Six Market Vectors fixed income exchange-traded funds have received risk-based capital ratings from the Securities Valuation Office (SVO) of the National Association of Insurance Commissioners (NAIC).
Ratings assess credit quality of fixed income securities and can allow for favourable risk-based capital treatment when a fund is added to portfolios of state regulated insurance companies.
SVO ratings range from one to six, with one being highest in terms of credit quality. The ratings are:
Investment Grade Floating Rate Note ETF (FLTR) – 1
Intermediate Municipal Index ETF (ITM) – 1
Emerging Markets Local Currency Bond ETF (EMLC) – 2
International High Yield Bond ETF (IHY) – 3
Emerging Markets High Yield Bond ETF (HYEM) – 3
High Yield Municipal Index ETF (HYD) – 4
“We’re very pleased to have received SVO designations for six of our funds, as these ratings help provide state regulated insurance companies with guidance as to the credit quality of a fund’s underlying holdings,” says Susan Marino, senior vice president and director of national accounts at Van Eck Global. “We’re pleased to offer insurance companies these Market Vectors ETF solutions as they take a closer look at opportunities to expand their investment choices.”
“Insurance companies are increasingly looking to use ETFs based on their flexibility, transparency and low-cost structure,” says Bill Best, managing director, institutional sales and investor relations at Van Eck Global. “NAIC ratings are a critical tool allowing insurance general account managers to utilise this fast growing and dynamic part of the market while also efficiently managing their risk-based capital requirements.”
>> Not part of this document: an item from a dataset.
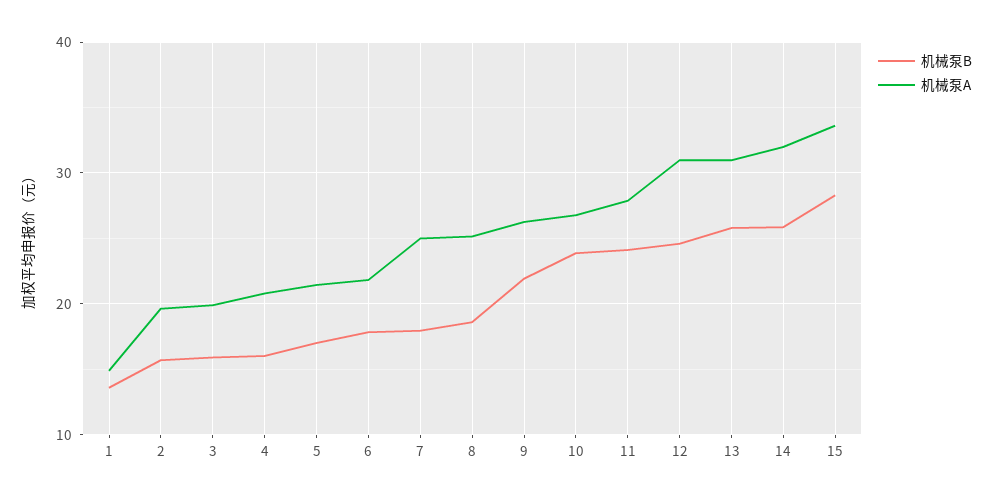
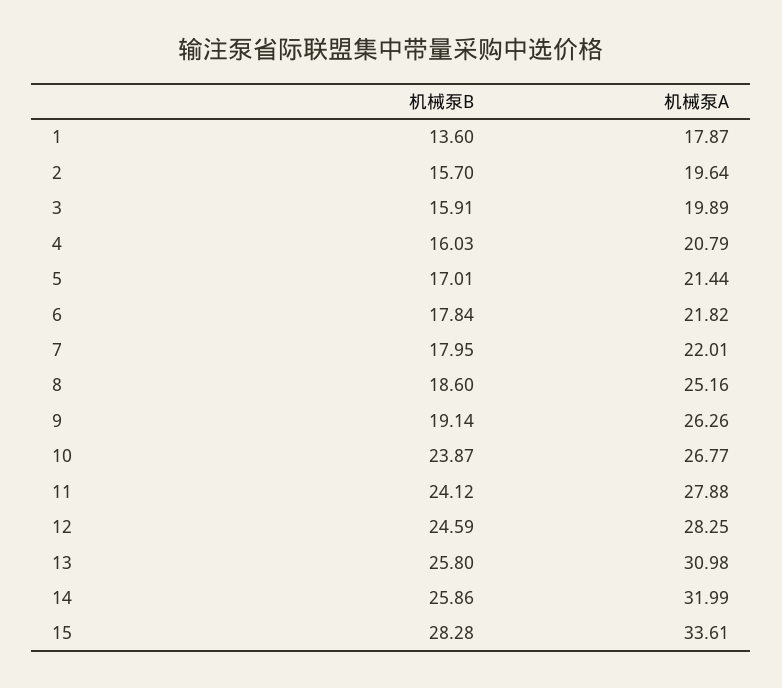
机械泵A, 1: 15 -> 17.87
机械泵A, 7: 25 -> 22.01
机械泵B, 9: 22 -> 19.14
机械泵A, 12: 31 -> 28.25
NAIC, the US standard-setting and regulatory support organisation, was created and is governed by the chief insurance regulators of the 50 states, the District of Columbia and five US territories. The SVO is responsible for day-to-day credit quality assessment and valuation of securities owned by state regulated insurance companies. The assignment of an NAIC designation allows a fixed income ETF to be reported as a bond, and therefore receive a more favourable risk-based capital treatment.